La situation est radicalement différente dans les pays qui entourent la Suisse. En France, l’Agence nationale de la sécurité alimentaire (ANSES) a donné un avis rassurant. La Direction générale de la concurrence, de la consommation et de la répression des fraudes (DGCCRF) a donc autorisé la vente des mousses contaminées.

Une décision ahurissante, selon Elisabeth Chesnais, journaliste pour le magazine Que Choisir de l’Union française des consommateurs, puisque la même DGCCRF précise que ces mousses contaminées ne répondent plus aux exigences des labels Oeko-Tex et Certipur.

Que choisir recommande dès lors aux consommateurs qui achètent des matelas de reporter leur achat ou d’opter pour les labels Oeko-Tex et Certipur, seuls garants d’une teneur maximale de 1 ppm de dichlorobenzène.

Législation suisse peu contraignante

Du point de vue de la loi suisse, les matelas répondent à la législation sur les denrées alimentaires et les produits de base, une loi qui fait la part belle à l'autocontrôle.

C’est donc au fabricant ou à l’importateur de veiller à ce que les produits respectent toutes les exigences légales.
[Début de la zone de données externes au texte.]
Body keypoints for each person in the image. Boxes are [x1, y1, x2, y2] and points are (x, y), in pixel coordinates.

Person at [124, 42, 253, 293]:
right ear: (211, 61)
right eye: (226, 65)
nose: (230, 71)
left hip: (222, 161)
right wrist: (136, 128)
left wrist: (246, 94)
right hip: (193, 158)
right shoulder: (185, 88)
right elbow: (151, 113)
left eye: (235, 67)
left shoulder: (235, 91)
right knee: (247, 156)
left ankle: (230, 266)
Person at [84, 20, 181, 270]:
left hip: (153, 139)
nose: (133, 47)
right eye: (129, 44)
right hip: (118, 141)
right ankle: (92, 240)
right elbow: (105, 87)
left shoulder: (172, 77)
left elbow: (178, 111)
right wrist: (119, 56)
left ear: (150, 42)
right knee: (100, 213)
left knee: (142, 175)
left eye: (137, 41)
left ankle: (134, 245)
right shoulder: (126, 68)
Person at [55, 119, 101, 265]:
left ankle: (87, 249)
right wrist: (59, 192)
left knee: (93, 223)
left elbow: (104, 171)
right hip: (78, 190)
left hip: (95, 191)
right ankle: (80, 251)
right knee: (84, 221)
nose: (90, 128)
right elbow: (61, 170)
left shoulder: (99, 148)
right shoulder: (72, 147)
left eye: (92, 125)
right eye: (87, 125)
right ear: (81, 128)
Seuls les produits sûrs peuvent être mis sur le marché, selon l’Office fédéral de la sécurité alimentaire.

Reste une précision de taille: la législation sur les denrées alimentaires et les produits de base ne fixe pas de limites spécifiques pour la teneur en dichlorobenzène dans les meubles rembourrés. Et l’ordonnance sur la réduction des risques chimiques ne réglemente pas non plus cette application.